== EXERCISE ==
Please go through the records below and return every line holding the word "única".

MATERIAL SHOWN Start Marker

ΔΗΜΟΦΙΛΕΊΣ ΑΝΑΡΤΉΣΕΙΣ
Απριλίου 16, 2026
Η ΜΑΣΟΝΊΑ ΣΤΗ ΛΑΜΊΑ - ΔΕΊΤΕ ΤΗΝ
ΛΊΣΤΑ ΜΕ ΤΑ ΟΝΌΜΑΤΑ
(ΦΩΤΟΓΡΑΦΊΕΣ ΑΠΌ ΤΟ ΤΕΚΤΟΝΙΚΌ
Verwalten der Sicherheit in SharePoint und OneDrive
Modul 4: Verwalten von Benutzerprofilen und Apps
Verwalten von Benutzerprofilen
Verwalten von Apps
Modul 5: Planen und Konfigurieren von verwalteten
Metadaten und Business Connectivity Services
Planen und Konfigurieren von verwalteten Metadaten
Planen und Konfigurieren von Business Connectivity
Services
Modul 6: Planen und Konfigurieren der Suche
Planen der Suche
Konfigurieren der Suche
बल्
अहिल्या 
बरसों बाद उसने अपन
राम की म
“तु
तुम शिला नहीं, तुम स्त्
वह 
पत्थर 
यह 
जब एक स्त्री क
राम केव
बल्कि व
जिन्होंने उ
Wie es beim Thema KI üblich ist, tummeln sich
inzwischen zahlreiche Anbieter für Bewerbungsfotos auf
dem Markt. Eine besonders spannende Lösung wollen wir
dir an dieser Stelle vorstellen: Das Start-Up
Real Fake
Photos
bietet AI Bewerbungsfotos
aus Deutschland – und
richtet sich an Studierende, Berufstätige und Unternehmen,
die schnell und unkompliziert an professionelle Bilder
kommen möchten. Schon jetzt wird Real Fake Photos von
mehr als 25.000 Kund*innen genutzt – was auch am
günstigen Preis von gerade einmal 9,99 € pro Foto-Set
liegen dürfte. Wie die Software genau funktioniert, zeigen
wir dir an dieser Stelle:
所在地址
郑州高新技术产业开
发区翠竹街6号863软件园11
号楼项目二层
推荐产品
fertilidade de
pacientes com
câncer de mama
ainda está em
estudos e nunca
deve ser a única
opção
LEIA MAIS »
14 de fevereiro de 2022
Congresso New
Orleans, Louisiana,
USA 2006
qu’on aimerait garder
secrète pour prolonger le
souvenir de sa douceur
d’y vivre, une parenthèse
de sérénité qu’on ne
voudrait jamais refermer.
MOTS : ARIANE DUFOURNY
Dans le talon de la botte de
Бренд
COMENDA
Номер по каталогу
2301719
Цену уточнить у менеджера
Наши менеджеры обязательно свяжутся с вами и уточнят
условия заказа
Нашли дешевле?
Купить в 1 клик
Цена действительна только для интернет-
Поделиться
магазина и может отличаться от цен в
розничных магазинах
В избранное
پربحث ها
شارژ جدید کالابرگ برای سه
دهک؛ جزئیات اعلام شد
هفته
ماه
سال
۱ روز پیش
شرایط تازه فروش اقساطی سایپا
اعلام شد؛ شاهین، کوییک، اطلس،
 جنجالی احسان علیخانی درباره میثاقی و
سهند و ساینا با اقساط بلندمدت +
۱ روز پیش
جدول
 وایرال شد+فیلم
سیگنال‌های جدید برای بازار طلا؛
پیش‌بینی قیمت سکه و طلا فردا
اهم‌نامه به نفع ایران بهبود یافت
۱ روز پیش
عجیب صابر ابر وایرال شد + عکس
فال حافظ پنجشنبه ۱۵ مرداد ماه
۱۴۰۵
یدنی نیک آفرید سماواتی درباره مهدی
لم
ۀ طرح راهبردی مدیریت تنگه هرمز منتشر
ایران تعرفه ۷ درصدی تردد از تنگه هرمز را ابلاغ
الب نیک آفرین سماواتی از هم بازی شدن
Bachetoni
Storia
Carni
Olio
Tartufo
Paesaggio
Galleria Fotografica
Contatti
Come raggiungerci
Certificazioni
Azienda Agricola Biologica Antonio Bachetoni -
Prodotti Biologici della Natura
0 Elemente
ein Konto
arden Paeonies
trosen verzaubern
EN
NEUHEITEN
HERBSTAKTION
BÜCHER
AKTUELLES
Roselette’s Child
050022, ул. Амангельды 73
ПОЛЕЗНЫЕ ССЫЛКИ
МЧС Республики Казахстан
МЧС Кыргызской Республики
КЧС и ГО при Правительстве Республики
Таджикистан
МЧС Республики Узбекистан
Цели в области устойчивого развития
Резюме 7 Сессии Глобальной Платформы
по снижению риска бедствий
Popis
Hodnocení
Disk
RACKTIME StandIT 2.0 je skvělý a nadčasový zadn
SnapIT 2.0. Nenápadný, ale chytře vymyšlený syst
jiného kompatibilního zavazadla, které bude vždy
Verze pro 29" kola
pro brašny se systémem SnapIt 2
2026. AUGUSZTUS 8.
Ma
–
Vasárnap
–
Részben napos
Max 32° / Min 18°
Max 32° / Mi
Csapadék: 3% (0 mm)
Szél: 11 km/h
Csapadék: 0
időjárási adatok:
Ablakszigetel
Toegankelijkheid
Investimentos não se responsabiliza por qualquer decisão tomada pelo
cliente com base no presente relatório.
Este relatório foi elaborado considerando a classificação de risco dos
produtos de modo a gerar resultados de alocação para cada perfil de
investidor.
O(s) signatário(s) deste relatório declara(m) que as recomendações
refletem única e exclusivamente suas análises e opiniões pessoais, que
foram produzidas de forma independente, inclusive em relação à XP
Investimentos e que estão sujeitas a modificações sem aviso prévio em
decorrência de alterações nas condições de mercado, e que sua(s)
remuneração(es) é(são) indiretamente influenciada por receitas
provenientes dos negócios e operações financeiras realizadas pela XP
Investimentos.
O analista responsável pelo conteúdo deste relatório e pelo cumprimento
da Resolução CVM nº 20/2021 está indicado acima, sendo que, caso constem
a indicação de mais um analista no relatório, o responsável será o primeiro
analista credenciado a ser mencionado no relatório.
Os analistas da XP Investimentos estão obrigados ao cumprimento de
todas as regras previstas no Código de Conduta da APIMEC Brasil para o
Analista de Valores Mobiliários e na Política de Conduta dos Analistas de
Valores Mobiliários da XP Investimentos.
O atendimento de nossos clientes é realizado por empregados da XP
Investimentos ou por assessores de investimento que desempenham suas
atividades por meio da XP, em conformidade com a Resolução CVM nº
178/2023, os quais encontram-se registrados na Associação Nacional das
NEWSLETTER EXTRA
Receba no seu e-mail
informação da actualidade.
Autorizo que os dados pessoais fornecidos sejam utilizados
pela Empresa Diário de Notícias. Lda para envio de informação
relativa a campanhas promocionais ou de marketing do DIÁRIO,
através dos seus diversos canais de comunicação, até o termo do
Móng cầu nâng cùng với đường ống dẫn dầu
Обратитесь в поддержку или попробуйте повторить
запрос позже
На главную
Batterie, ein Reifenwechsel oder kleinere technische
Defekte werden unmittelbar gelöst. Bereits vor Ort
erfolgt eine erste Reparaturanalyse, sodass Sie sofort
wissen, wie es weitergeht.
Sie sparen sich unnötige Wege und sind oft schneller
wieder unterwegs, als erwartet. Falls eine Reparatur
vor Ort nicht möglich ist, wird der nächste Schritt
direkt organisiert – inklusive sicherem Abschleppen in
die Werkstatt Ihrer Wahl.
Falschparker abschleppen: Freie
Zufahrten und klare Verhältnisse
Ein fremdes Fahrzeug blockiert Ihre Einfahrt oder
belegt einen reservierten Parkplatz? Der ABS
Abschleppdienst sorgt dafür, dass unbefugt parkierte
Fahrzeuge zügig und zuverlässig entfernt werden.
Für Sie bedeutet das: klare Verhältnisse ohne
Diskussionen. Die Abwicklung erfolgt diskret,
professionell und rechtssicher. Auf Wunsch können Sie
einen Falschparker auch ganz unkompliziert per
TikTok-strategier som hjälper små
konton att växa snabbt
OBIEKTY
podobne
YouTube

MATERIAL SHOWN End Marker

== RESPONSE BOX ==
deve ser a única
refletem única e exclusivamente suas análises e opiniões pessoais, que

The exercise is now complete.